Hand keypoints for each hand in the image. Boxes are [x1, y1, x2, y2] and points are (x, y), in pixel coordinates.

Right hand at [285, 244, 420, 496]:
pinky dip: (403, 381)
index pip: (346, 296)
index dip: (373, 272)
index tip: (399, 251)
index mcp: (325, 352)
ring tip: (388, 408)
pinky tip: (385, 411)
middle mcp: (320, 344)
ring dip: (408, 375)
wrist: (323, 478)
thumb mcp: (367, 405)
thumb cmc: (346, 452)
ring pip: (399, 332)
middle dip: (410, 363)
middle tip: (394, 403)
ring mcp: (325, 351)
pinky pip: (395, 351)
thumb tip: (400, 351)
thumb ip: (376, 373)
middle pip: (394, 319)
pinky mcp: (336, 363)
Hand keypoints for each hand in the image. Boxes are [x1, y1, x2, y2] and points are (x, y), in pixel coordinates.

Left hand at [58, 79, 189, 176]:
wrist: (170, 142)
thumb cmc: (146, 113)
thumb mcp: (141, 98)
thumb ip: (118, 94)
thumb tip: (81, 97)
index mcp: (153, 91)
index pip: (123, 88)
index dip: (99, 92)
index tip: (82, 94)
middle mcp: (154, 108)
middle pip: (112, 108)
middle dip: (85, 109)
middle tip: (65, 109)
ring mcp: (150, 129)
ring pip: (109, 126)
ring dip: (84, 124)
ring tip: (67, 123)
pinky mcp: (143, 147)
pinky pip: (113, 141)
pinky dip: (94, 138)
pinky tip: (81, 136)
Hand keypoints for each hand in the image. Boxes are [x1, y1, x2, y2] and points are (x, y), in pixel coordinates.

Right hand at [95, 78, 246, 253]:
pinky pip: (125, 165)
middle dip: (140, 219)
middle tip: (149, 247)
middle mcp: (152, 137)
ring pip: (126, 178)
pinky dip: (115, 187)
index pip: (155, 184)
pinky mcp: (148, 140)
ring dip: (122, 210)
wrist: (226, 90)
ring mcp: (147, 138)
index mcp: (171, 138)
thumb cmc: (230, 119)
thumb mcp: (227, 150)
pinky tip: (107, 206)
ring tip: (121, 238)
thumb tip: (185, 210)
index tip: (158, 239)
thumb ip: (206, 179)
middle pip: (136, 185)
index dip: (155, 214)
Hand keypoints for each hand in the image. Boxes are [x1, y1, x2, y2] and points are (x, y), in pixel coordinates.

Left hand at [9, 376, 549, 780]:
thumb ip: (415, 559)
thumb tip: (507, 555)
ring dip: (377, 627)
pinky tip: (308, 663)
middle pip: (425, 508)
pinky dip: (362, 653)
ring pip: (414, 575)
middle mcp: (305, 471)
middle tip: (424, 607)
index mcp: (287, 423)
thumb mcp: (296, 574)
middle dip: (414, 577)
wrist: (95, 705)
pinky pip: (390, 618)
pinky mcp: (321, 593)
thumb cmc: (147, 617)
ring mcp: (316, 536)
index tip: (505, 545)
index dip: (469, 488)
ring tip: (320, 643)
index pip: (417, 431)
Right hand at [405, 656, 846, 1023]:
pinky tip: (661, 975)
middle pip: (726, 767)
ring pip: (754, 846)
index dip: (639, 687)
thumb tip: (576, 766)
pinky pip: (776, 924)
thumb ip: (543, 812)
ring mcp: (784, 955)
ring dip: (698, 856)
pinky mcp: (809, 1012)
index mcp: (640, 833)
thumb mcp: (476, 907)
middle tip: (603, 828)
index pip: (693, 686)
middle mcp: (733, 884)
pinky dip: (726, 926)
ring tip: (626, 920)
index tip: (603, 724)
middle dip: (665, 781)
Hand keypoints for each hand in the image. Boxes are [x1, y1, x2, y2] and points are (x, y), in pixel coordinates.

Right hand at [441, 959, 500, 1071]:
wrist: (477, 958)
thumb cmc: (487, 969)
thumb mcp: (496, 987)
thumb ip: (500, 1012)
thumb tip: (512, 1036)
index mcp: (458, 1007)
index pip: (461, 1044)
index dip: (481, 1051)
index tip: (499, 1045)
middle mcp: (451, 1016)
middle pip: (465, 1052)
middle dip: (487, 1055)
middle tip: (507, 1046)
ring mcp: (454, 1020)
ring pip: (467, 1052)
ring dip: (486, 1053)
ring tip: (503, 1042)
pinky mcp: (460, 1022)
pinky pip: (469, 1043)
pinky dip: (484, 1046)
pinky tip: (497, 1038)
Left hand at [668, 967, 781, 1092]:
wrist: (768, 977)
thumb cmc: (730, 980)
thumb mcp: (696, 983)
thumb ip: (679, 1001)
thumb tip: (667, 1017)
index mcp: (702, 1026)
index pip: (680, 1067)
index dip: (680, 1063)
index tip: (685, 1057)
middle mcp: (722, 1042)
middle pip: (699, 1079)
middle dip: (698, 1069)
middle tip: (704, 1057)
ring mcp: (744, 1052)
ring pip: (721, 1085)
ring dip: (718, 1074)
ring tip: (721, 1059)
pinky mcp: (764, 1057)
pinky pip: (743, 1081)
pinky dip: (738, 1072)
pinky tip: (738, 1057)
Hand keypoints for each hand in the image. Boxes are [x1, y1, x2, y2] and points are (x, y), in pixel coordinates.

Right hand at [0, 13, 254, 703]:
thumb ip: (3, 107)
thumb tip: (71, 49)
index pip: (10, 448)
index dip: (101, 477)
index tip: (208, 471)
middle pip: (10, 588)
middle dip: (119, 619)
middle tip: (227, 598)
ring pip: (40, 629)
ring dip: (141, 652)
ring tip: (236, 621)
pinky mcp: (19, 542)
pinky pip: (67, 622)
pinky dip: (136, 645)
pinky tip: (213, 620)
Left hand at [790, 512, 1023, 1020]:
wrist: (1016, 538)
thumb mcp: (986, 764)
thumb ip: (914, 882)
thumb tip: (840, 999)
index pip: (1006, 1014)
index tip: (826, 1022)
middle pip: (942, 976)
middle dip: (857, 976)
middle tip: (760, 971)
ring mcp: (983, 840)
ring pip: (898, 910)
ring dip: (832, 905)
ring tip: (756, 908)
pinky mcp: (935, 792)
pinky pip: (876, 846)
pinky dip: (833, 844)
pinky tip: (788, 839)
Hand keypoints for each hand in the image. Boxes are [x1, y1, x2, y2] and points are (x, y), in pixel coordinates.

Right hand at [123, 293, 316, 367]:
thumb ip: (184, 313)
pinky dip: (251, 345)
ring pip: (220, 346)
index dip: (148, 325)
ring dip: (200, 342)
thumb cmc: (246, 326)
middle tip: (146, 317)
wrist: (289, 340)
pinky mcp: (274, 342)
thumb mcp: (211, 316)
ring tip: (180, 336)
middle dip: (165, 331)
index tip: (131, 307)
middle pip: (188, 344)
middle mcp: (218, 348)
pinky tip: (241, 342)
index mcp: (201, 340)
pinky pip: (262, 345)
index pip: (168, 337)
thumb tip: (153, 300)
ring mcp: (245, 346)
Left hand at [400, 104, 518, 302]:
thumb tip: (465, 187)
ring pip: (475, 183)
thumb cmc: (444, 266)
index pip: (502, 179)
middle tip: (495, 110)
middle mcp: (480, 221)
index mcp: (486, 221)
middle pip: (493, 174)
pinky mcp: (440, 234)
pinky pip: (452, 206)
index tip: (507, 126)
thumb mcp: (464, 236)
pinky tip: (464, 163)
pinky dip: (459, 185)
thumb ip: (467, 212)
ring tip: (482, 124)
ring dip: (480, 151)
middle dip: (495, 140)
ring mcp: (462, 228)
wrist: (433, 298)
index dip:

* * *

» Your goal
To complete this exercise, set down every line above exactly once more.

» Answer area
Hand keypoints for each hand in the image. Boxes are [x1, y1, x2, y2] and points are (x, y), in pixel coordinates.

Right hand at [285, 244, 420, 496]:
pinky dip: (403, 381)
index pip: (346, 296)
index dip: (373, 272)
index tip: (399, 251)
index mcp: (325, 352)
ring tip: (388, 408)
pinky tip: (385, 411)
middle mcp: (320, 344)
ring dip: (408, 375)
wrist: (323, 478)
thumb mcp: (367, 405)
thumb cmc: (346, 452)
ring pip: (399, 332)
middle dip: (410, 363)
middle tip: (394, 403)
ring mcp: (325, 351)
pinky pip: (395, 351)
thumb tip: (400, 351)
thumb ip: (376, 373)
middle pip: (394, 319)
pinky mcp: (336, 363)
Hand keypoints for each hand in the image. Boxes are [x1, y1, x2, y2] and points are (x, y), in pixel coordinates.

Left hand at [58, 79, 189, 176]:
wrist: (170, 142)
thumb cmc: (146, 113)
thumb mcp: (141, 98)
thumb ip: (118, 94)
thumb tip: (81, 97)
index mcp: (153, 91)
index pip: (123, 88)
index dip: (99, 92)
index tip: (82, 94)
middle mcp: (154, 108)
middle pip: (112, 108)
middle dip: (85, 109)
middle tip: (65, 109)
ring mcp: (150, 129)
ring pip: (109, 126)
ring dip: (84, 124)
ring tip: (67, 123)
pinky mcp: (143, 147)
pinky pip: (113, 141)
pinky dip: (94, 138)
pinky tip: (81, 136)
Hand keypoints for each hand in the image. Boxes are [x1, y1, x2, y2] and points are (x, y), in pixel coordinates.

Right hand at [95, 78, 246, 253]:
pinky pip: (125, 165)
middle dip: (140, 219)
middle tip: (149, 247)
middle mcp: (152, 137)
ring pip: (126, 178)
pinky dip: (115, 187)
index pip: (155, 184)
pinky mcp: (148, 140)
ring dip: (122, 210)
wrist: (226, 90)
ring mcp: (147, 138)
index mcp: (171, 138)
thumb cmc: (230, 119)
thumb mcp: (227, 150)
pinky tip: (107, 206)
ring tip: (121, 238)
thumb tip: (185, 210)
index tip: (158, 239)
thumb ip: (206, 179)
middle pip: (136, 185)
index dip: (155, 214)
Hand keypoints for each hand in the image. Boxes are [x1, y1, x2, y2] and points are (x, y), in pixel coordinates.

Left hand at [9, 376, 549, 780]:
thumb ip: (415, 559)
thumb tip: (507, 555)
ring dip: (377, 627)
pinky tip: (308, 663)
middle pip: (425, 508)
pinky dip: (362, 653)
ring pip: (414, 575)
middle mcp: (305, 471)
middle tip: (424, 607)
index mcp: (287, 423)
thumb mcp: (296, 574)
middle dip: (414, 577)
wrist: (95, 705)
pinky pip: (390, 618)
pinky mcp: (321, 593)
thumb cmc: (147, 617)
ring mcp: (316, 536)
index tip: (505, 545)
index dip: (469, 488)
ring tip: (320, 643)
index pip: (417, 431)
Right hand at [405, 656, 846, 1023]:
pinky tip: (661, 975)
middle pip: (726, 767)
ring pip: (754, 846)
index dip: (639, 687)
thumb tip: (576, 766)
pinky pip: (776, 924)
thumb ip: (543, 812)
ring mcp: (784, 955)
ring dip: (698, 856)
pinky mcp: (809, 1012)
index mcp: (640, 833)
thumb mcp: (476, 907)
middle tip: (603, 828)
index pip: (693, 686)
middle mcp: (733, 884)
pinky dip: (726, 926)
ring tip: (626, 920)
index tip: (603, 724)
middle dip: (665, 781)
Hand keypoints for each hand in the image. Boxes are [x1, y1, x2, y2] and points are (x, y), in pixel coordinates.

Right hand at [441, 959, 500, 1071]:
wrist: (477, 958)
thumb cmc: (487, 969)
thumb mcp: (496, 987)
thumb ip: (500, 1012)
thumb tip: (512, 1036)
index mcp: (458, 1007)
index pip: (461, 1044)
index dip: (481, 1051)
index tip: (499, 1045)
middle mcp: (451, 1016)
middle pip: (465, 1052)
middle dip: (487, 1055)
middle tip: (507, 1046)
ring mcp: (454, 1020)
ring pip: (467, 1052)
ring dip: (486, 1053)
ring tip: (503, 1042)
pinky mcp: (460, 1022)
pinky pip: (469, 1043)
pinky dip: (484, 1046)
pinky tip: (497, 1038)
Left hand at [668, 967, 781, 1092]:
wrist: (768, 977)
thumb cmc: (730, 980)
thumb mcp: (696, 983)
thumb ip: (679, 1001)
thumb tip: (667, 1017)
index mcp: (702, 1026)
index pip: (680, 1067)
index dip: (680, 1063)
index tip: (685, 1057)
middle mcp: (722, 1042)
middle pip: (699, 1079)
middle dip: (698, 1069)
middle tip: (704, 1057)
ring mcp: (744, 1052)
ring pip: (721, 1085)
ring dip: (718, 1074)
ring tip: (721, 1059)
pinky mcp: (764, 1057)
pinky pip: (743, 1081)
pinky dip: (738, 1072)
pinky tip: (738, 1057)
Hand keypoints for each hand in the image. Boxes are [x1, y1, x2, y2] and points are (x, y), in pixel coordinates.

Right hand at [0, 13, 254, 703]:
thumb ip: (3, 107)
thumb tip: (71, 49)
index pip: (10, 448)
index dip: (101, 477)
index tip: (208, 471)
middle pip: (10, 588)
middle dip: (119, 619)
middle tip: (227, 598)
ring pip: (40, 629)
ring dip: (141, 652)
ring tip: (236, 621)
pinky mcp: (19, 542)
pinky pip: (67, 622)
pinky dip: (136, 645)
pinky tip: (213, 620)
Left hand at [790, 512, 1023, 1020]:
wrist: (1016, 538)
thumb mcp: (986, 764)
thumb ip: (914, 882)
thumb tip: (840, 999)
index pip: (1006, 1014)
index tip: (826, 1022)
middle pip: (942, 976)
middle dip: (857, 976)
middle tip: (760, 971)
ring mcp: (983, 840)
ring pip: (898, 910)
ring dip: (832, 905)
ring tip: (756, 908)
pinky mcp: (935, 792)
pinky pip: (876, 846)
pinky dip: (833, 844)
pinky tip: (788, 839)
Hand keypoints for each hand in the image. Boxes are [x1, y1, x2, y2] and points are (x, y), in pixel coordinates.

Right hand at [123, 293, 316, 367]:
thumb ip: (184, 313)
pinky dip: (251, 345)
ring pip: (220, 346)
index dip: (148, 325)
ring dip: (200, 342)
thumb cmc: (246, 326)
middle tip: (146, 317)
wrist: (289, 340)
pinky mcp: (274, 342)
thumb mcp: (211, 316)
ring tip: (180, 336)
middle dip: (165, 331)
index tip: (131, 307)
middle pip: (188, 344)
middle mcp: (218, 348)
pinky tip: (241, 342)
index mcp: (201, 340)
pinky pip: (262, 345)
index pip: (168, 337)
thumb tip: (153, 300)
ring mcp: (245, 346)
Left hand at [400, 104, 518, 302]:
thumb tip: (465, 187)
ring pip: (475, 183)
thumb cmc: (444, 266)
index pip: (502, 179)
middle tip: (495, 110)
middle mcp: (480, 221)
index mcp: (486, 221)
middle pip: (493, 174)
pinky mcp: (440, 234)
pinky pip: (452, 206)
index tip: (507, 126)
thumb mcp: (464, 236)
pinky tip: (464, 163)
pinky dip: (459, 185)
thumb ip: (467, 212)
ring tip: (482, 124)
ring dip: (480, 151)
middle dip: (495, 140)
ring mcp: (462, 228)
wrist: (433, 298)
index dip:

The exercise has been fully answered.